GIVEN INFORMATION
★ ★ ★ ★ ★
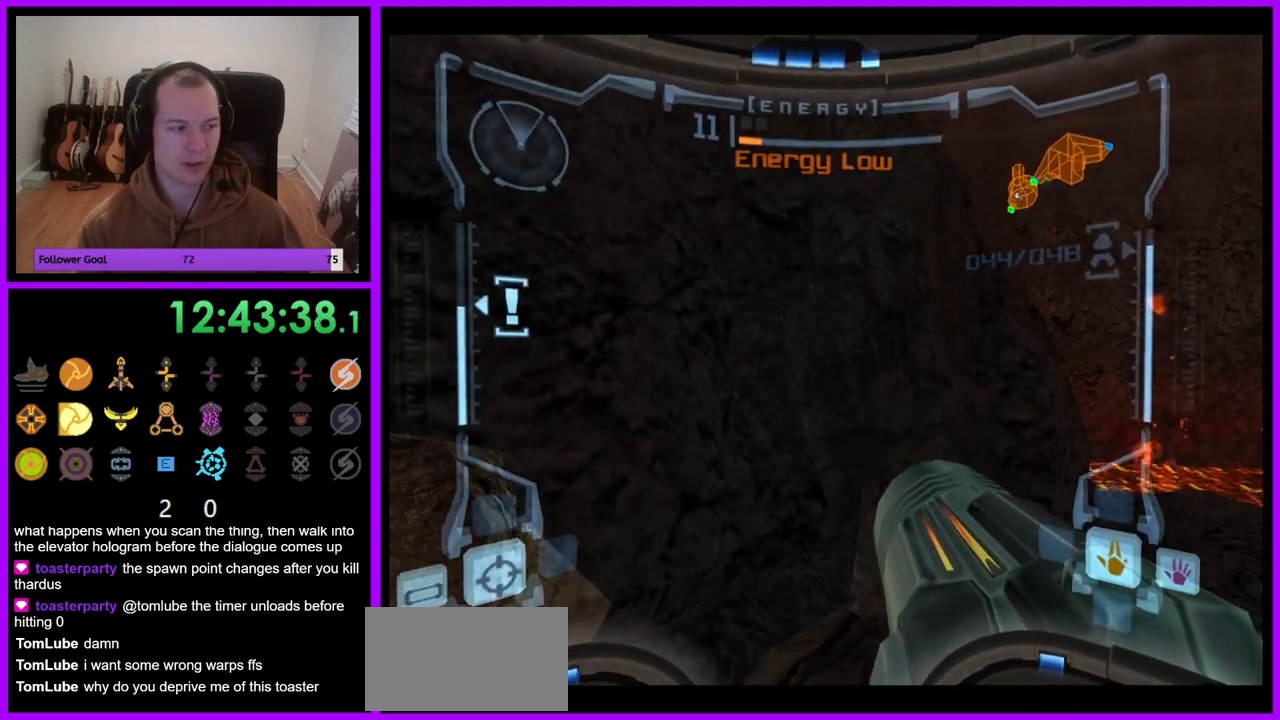
{"dt_ms": 1000, "buttons": ["R1"], "left_stick": "center", "right_stick": "center", "events": [[50, "left_stick", "center"], [433, "left_stick", "up-left"], [850, "left_stick", "center"]]}
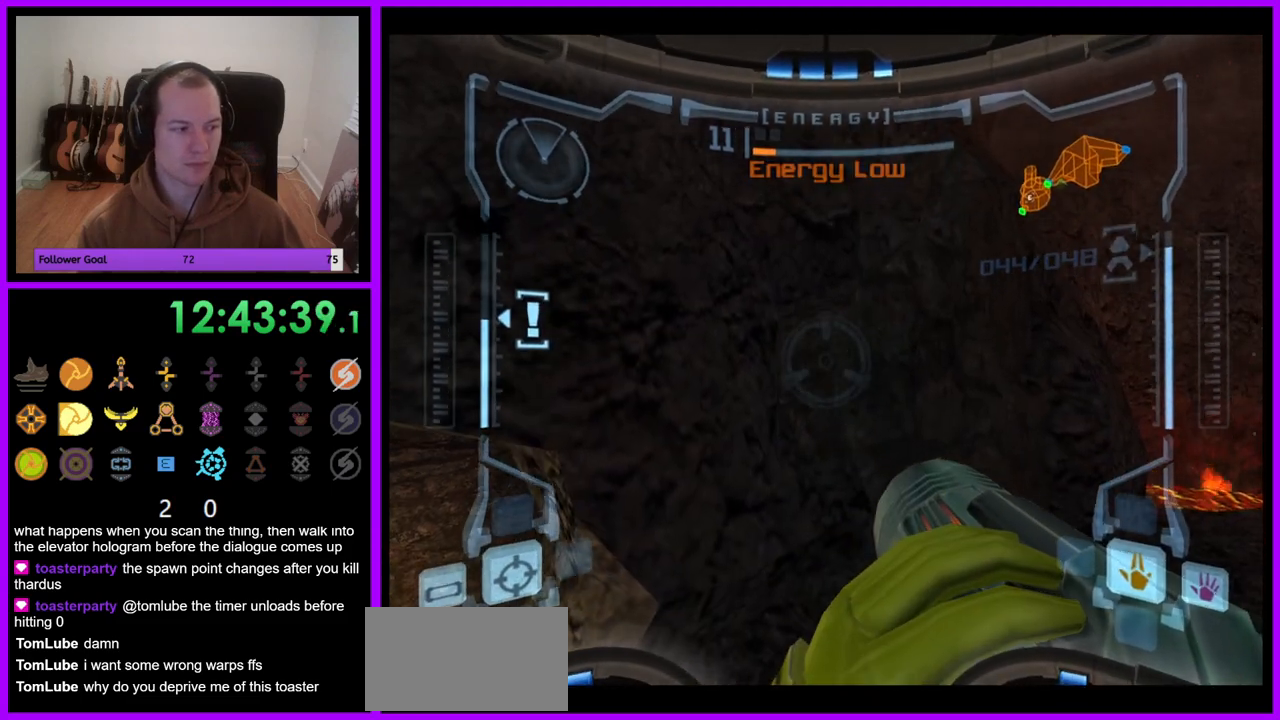
{"dt_ms": 500, "buttons": ["R1"], "left_stick": "center", "right_stick": "center", "events": []}
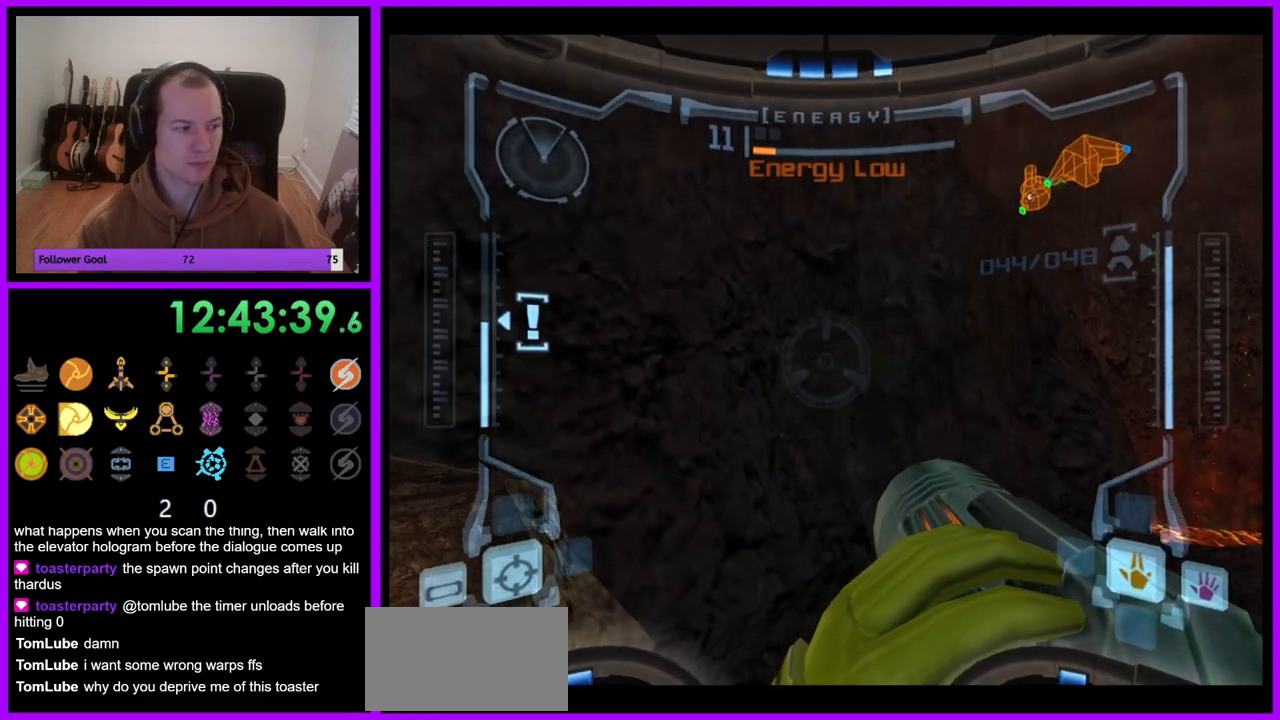
{"dt_ms": 500, "buttons": ["R1"], "left_stick": "center", "right_stick": "center", "events": []}
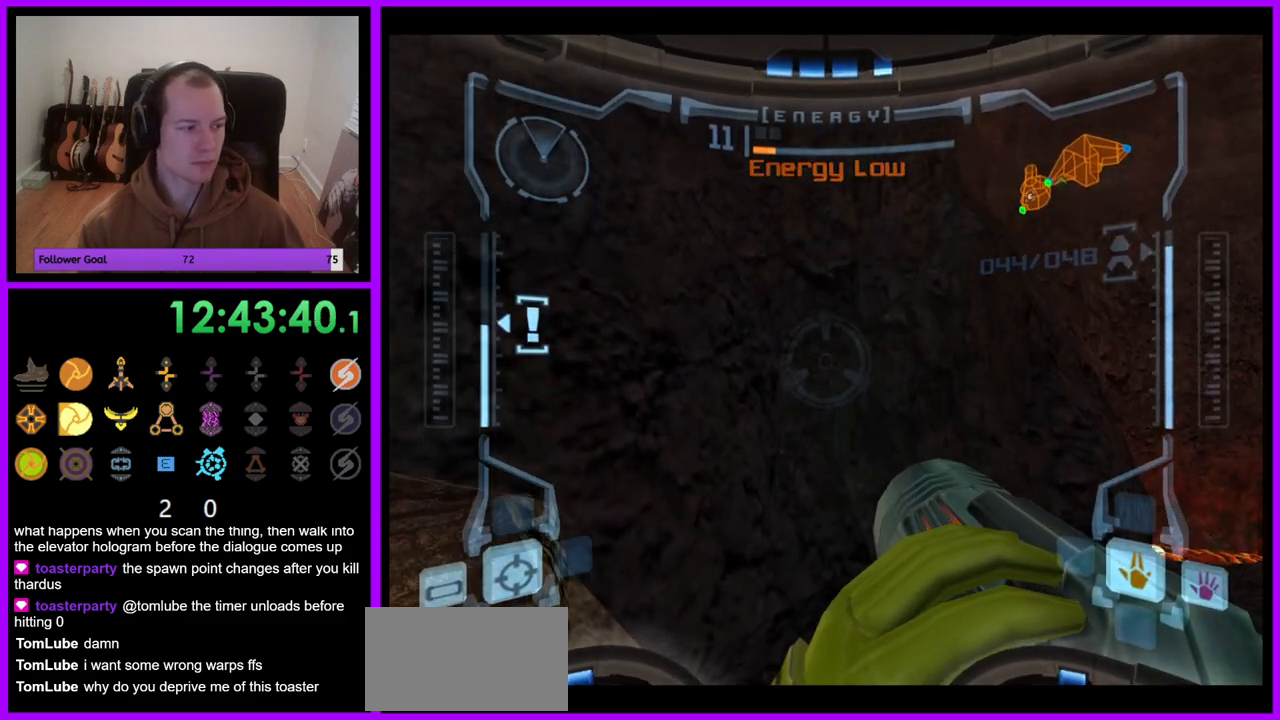
{"dt_ms": 500, "buttons": ["R1"], "left_stick": "center", "right_stick": "center", "events": []}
★ ★ ★ ★ ★
EXERCISE
Copy every line of the data exactly as written, excluding the pictures.

RESULT OF THE TASK
{"dt_ms": 1000, "buttons": ["R1"], "left_stick": "center", "right_stick": "center", "events": [[50, "left_stick", "center"], [433, "left_stick", "up-left"], [850, "left_stick", "center"]]}
{"dt_ms": 500, "buttons": ["R1"], "left_stick": "center", "right_stick": "center", "events": []}
{"dt_ms": 500, "buttons": ["R1"], "left_stick": "center", "right_stick": "center", "events": []}
{"dt_ms": 500, "buttons": ["R1"], "left_stick": "center", "right_stick": "center", "events": []}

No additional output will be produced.